The Living Fire

Before me are two roads …

“The living fire is that spark of defiance that is the birthright of everyone. In some, it has gone out, in others, it is only a smouldering ember. But in others it blazes into an inferno of passion, creativity, rebellion and all too often violence. This is my story, the saga of a Canadian-born Rom. All names of characters, except mine and that of my wife, are fictitious and the drama is in places fictionalized, a parallel rather than the actuality. But the pathos, tragedy and humour are a part of my life and my struggle to find recognition and equality in the land where I was born. I failed in both of these aims and this is the story of that failure.”

Ronald Lee, London, England, 1970.

Ronald Lee’s autobiographical novel, formerly published as Goddam Gypsy, is an intense, fast-moving and brutally honest affair.
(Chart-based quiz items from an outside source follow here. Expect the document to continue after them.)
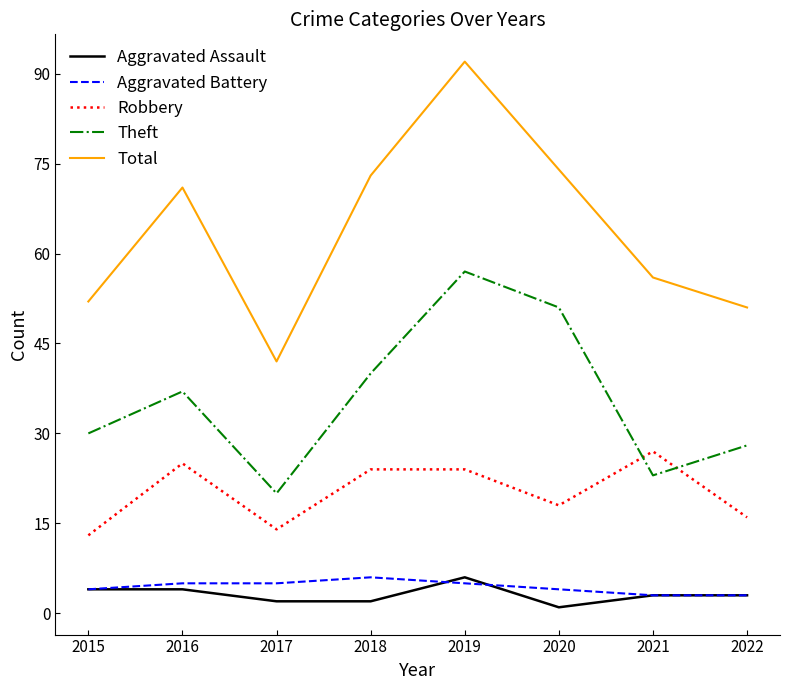

Count the number of categories in the chart.

8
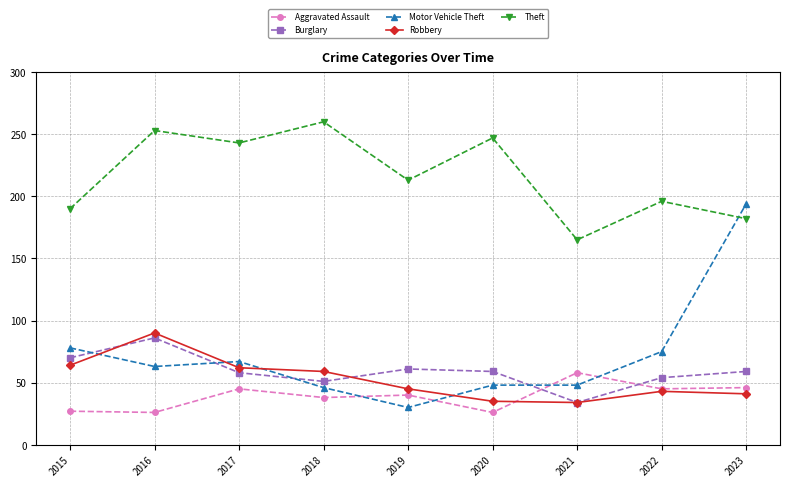

What is the difference between the highest and lowest values at 2016?

227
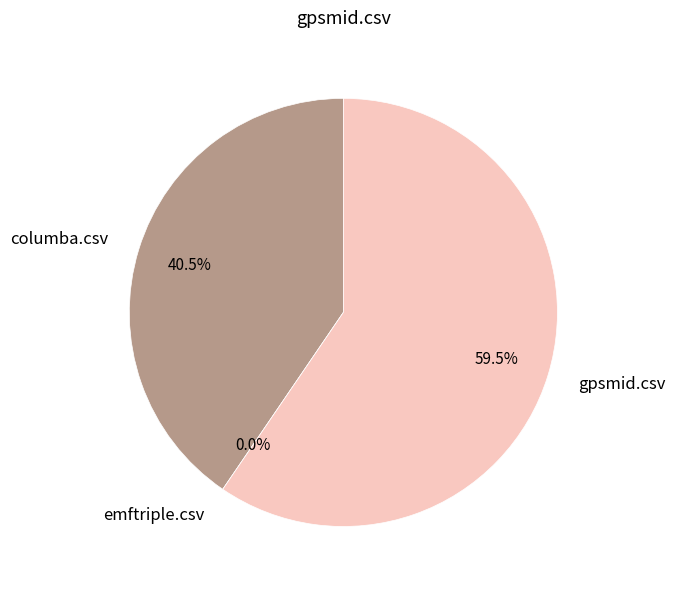

Is the sum of emftriple.csv and columba.csv greater than half?

No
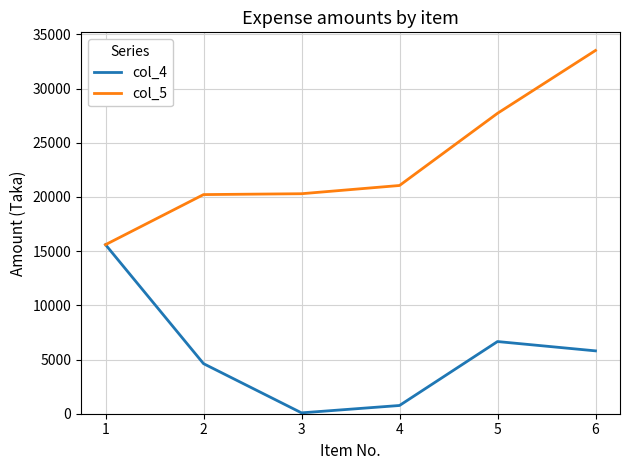

Which label corresponds to the largest value in the chart?

6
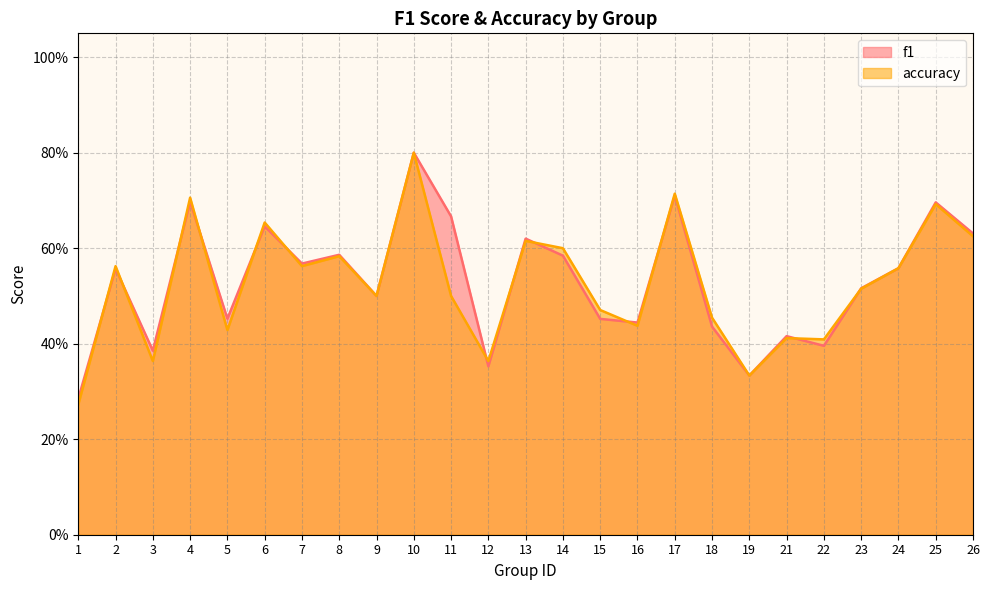

How many interior local valleys does the accuracy series have?

8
Yanko – a Canadian Rom who ‘took the non-Romani way but didn’t go far’ – seeks his fortunes both among and apart from the Roma, never quite finding his place.

His story exposes the out-of-sight, out-of-mind world of Canada’s Roma in 1970’s Montreal: Parties, rackets, bar brawls, weddings, desperate poverty, and intermittent police raids fuel in Yanko the passion, creativity and rebellious defiance that is The Living Fire.